Transcribed page contents
★ ★ ★ ★

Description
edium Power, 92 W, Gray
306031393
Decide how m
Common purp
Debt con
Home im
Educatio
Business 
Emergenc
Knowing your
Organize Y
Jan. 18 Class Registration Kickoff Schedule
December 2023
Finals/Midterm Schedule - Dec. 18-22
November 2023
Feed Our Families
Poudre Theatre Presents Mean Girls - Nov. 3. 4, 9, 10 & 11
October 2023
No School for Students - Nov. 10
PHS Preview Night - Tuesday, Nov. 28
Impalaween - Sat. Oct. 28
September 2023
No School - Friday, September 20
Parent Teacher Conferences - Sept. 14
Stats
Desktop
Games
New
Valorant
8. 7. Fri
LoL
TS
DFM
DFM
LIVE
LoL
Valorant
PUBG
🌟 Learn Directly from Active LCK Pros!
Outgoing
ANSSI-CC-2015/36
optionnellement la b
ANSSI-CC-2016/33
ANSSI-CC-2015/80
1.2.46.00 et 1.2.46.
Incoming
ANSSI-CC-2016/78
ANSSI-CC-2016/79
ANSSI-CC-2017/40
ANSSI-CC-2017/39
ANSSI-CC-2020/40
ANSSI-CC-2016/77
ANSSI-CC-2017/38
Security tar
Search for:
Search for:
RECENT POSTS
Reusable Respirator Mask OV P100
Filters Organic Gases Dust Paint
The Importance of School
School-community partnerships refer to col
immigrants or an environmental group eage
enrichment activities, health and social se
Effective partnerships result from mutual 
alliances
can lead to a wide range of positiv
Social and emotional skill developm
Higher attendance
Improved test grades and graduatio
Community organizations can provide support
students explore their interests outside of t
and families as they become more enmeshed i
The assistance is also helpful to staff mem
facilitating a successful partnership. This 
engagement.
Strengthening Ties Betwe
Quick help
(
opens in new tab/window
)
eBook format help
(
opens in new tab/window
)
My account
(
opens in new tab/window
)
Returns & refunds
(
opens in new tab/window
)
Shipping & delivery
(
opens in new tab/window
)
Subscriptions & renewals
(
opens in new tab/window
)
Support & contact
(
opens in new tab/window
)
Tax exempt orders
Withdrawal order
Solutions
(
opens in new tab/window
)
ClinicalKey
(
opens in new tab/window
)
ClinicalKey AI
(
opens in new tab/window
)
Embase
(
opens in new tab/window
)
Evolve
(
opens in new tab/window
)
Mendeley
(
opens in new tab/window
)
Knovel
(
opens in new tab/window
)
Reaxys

★ ★ ★ ★

In the data above, find each line that has the word "September" and copy it out.

September 2023
No School - Friday, September 20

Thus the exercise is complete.